(WHAT NEEDS TO BE DONE): Output the following data exactly.

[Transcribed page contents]
=======

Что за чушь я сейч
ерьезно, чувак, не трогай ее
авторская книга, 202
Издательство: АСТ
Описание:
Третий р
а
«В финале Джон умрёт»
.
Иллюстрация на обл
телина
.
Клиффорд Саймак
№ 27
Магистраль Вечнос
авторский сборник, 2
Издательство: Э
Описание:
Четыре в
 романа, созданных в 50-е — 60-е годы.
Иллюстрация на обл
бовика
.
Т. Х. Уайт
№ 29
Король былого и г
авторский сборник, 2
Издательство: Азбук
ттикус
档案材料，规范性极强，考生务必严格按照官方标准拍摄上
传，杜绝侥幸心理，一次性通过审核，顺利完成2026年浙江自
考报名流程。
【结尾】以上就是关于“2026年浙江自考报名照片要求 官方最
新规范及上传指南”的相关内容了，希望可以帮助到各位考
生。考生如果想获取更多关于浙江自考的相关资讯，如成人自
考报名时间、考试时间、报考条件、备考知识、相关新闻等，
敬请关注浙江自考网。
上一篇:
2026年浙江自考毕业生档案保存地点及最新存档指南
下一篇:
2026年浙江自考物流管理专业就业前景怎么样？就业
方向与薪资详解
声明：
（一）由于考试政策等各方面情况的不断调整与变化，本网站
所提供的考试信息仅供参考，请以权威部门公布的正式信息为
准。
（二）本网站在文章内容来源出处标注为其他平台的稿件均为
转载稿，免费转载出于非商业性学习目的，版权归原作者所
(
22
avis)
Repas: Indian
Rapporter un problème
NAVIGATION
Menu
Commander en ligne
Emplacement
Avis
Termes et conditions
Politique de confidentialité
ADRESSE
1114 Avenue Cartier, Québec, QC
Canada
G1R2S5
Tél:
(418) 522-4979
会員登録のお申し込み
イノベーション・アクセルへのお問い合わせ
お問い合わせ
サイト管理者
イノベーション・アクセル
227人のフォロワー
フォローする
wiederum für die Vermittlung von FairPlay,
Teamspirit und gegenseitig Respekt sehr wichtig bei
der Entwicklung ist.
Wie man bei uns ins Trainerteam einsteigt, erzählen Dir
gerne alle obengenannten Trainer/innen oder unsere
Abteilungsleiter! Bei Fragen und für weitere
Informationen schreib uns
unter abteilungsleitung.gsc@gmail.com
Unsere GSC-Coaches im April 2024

=======

(RESPONSE TO THE TASK):
Что за чушь я сейч
ерьезно, чувак, не трогай ее
авторская книга, 202
Издательство: АСТ
Описание:
Третий р
а
«В финале Джон умрёт»
.
Иллюстрация на обл
телина
.
Клиффорд Саймак
№ 27
Магистраль Вечнос
авторский сборник, 2
Издательство: Э
Описание:
Четыре в
 романа, созданных в 50-е — 60-е годы.
Иллюстрация на обл
бовика
.
Т. Х. Уайт
№ 29
Король былого и г
авторский сборник, 2
Издательство: Азбук
ттикус
档案材料，规范性极强，考生务必严格按照官方标准拍摄上
传，杜绝侥幸心理，一次性通过审核，顺利完成2026年浙江自
考报名流程。
【结尾】以上就是关于“2026年浙江自考报名照片要求 官方最
新规范及上传指南”的相关内容了，希望可以帮助到各位考
生。考生如果想获取更多关于浙江自考的相关资讯，如成人自
考报名时间、考试时间、报考条件、备考知识、相关新闻等，
敬请关注浙江自考网。
上一篇:
2026年浙江自考毕业生档案保存地点及最新存档指南
下一篇:
2026年浙江自考物流管理专业就业前景怎么样？就业
方向与薪资详解
声明：
（一）由于考试政策等各方面情况的不断调整与变化，本网站
所提供的考试信息仅供参考，请以权威部门公布的正式信息为
准。
（二）本网站在文章内容来源出处标注为其他平台的稿件均为
转载稿，免费转载出于非商业性学习目的，版权归原作者所
(
22
avis)
Repas: Indian
Rapporter un problème
NAVIGATION
Menu
Commander en ligne
Emplacement
Avis
Termes et conditions
Politique de confidentialité
ADRESSE
1114 Avenue Cartier, Québec, QC
Canada
G1R2S5
Tél:
(418) 522-4979
会員登録のお申し込み
イノベーション・アクセルへのお問い合わせ
お問い合わせ
サイト管理者
イノベーション・アクセル
227人のフォロワー
フォローする
wiederum für die Vermittlung von FairPlay,
Teamspirit und gegenseitig Respekt sehr wichtig bei
der Entwicklung ist.
Wie man bei uns ins Trainerteam einsteigt, erzählen Dir
gerne alle obengenannten Trainer/innen oder unsere
Abteilungsleiter! Bei Fragen und für weitere
Informationen schreib uns
unter abteilungsleitung.gsc@gmail.com
Unsere GSC-Coaches im April 2024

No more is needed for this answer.